_Problem description_
Look through the material below and count the lines with the string "elbow". Report only the count.

--- Records shown Enclosed Below ---

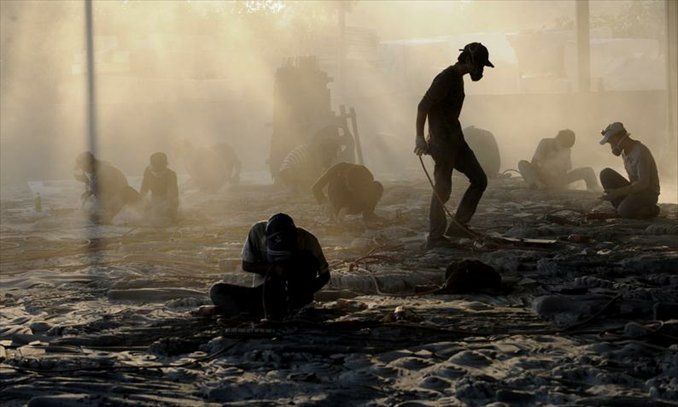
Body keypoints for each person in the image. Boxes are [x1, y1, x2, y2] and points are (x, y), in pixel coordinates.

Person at [414, 42, 493, 248]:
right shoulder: (445, 79)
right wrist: (419, 138)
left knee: (479, 180)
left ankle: (458, 226)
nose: (481, 70)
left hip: (456, 141)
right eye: (480, 65)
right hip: (441, 142)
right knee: (443, 189)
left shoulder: (458, 78)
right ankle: (435, 237)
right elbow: (423, 106)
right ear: (468, 60)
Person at [207, 213, 330, 320]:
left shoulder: (309, 241)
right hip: (264, 289)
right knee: (217, 290)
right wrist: (272, 269)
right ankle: (243, 315)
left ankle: (291, 306)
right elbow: (246, 265)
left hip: (295, 289)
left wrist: (304, 292)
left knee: (307, 260)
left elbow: (325, 275)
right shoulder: (257, 233)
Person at [598, 122, 660, 219]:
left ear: (618, 138)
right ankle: (625, 207)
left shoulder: (641, 152)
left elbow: (643, 184)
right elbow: (633, 183)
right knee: (605, 174)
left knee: (624, 211)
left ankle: (649, 209)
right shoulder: (625, 153)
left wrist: (617, 192)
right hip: (635, 190)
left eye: (611, 142)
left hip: (648, 192)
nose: (611, 147)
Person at [518, 129, 599, 191]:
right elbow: (534, 163)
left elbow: (566, 169)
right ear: (557, 139)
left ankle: (595, 190)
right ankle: (536, 184)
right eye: (563, 145)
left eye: (566, 147)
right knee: (522, 163)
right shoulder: (545, 143)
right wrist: (545, 169)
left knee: (588, 171)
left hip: (556, 180)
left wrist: (558, 174)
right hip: (540, 178)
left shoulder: (567, 149)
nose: (564, 148)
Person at [73, 151, 139, 224]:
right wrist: (90, 191)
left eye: (83, 167)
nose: (83, 170)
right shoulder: (94, 172)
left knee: (127, 192)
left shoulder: (103, 171)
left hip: (116, 199)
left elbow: (110, 190)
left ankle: (146, 211)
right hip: (108, 201)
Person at [311, 162, 383, 222]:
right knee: (336, 183)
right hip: (339, 200)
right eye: (349, 186)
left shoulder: (367, 176)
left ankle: (368, 214)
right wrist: (324, 203)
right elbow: (315, 188)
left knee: (376, 187)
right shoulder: (337, 170)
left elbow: (371, 192)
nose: (350, 189)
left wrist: (368, 206)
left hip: (357, 203)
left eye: (354, 189)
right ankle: (336, 213)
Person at [139, 152, 179, 224]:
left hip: (167, 203)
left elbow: (172, 197)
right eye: (154, 171)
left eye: (160, 172)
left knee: (164, 218)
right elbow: (144, 189)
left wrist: (160, 209)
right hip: (154, 200)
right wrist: (144, 203)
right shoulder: (148, 171)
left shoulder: (171, 175)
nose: (157, 174)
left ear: (165, 166)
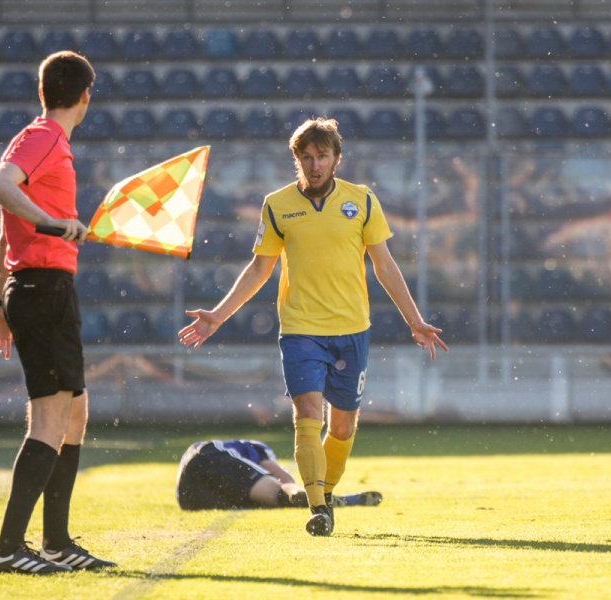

--- End of Enclosed Records shown ---

_Output for this task_
12